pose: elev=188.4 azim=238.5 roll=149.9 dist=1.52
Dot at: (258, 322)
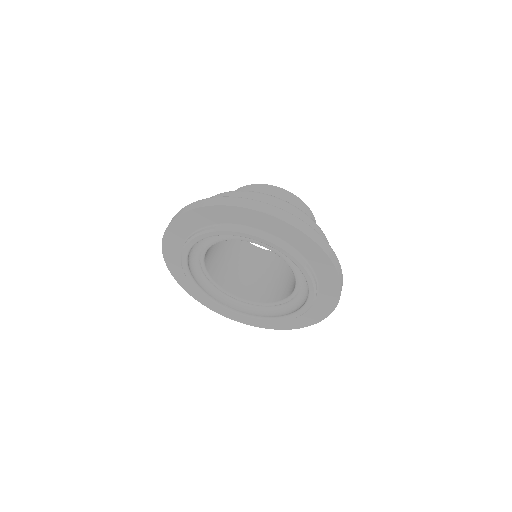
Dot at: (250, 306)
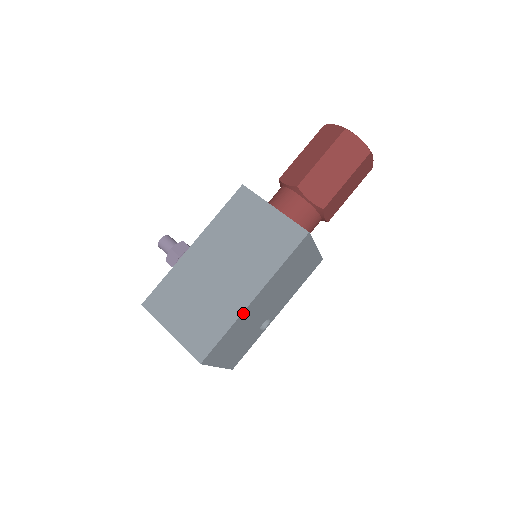
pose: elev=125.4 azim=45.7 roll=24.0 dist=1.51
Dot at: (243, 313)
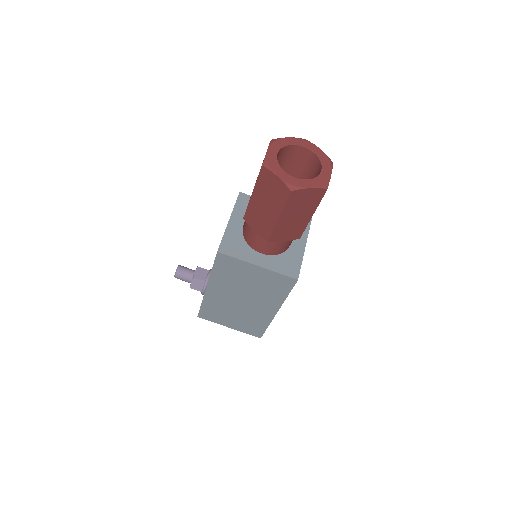
Dot at: (273, 317)
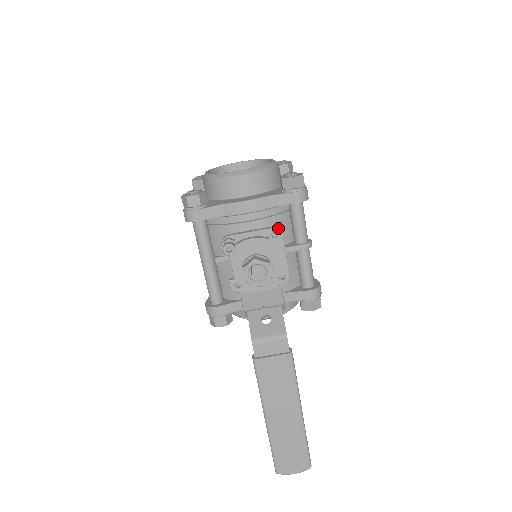
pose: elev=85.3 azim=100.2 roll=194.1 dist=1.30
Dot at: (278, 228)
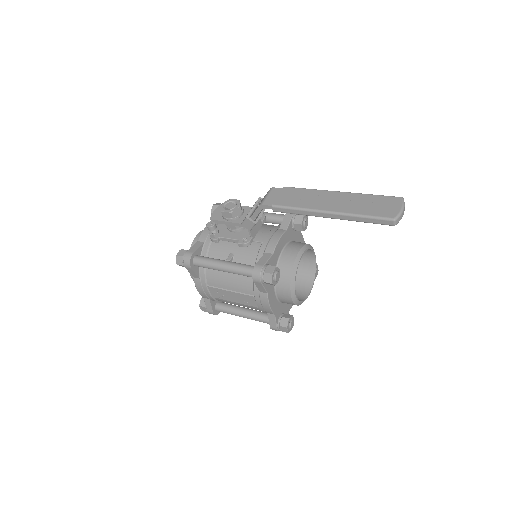
Dot at: occluded
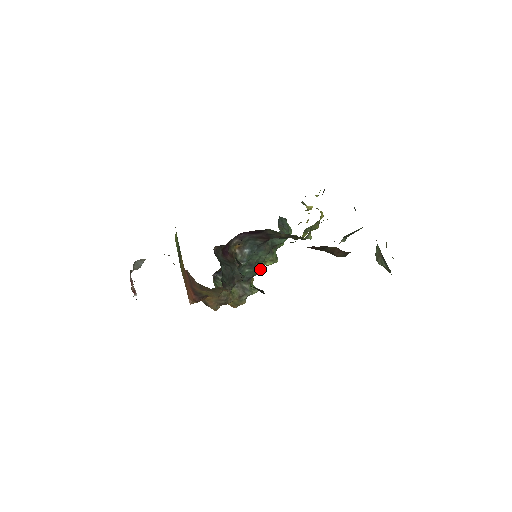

▶ Set exercise
Rewrite the material from the line with "pose: elev=85.3 azim=100.2" through the end of the material, changing "dist" to "distance" and keeping everything else the same. Leave the pictures out.

▶ Solution to this exercise
pose: elev=85.3 azim=100.2 roll=194.1 distance=1.30
Dot at: (278, 228)
Dot at: occluded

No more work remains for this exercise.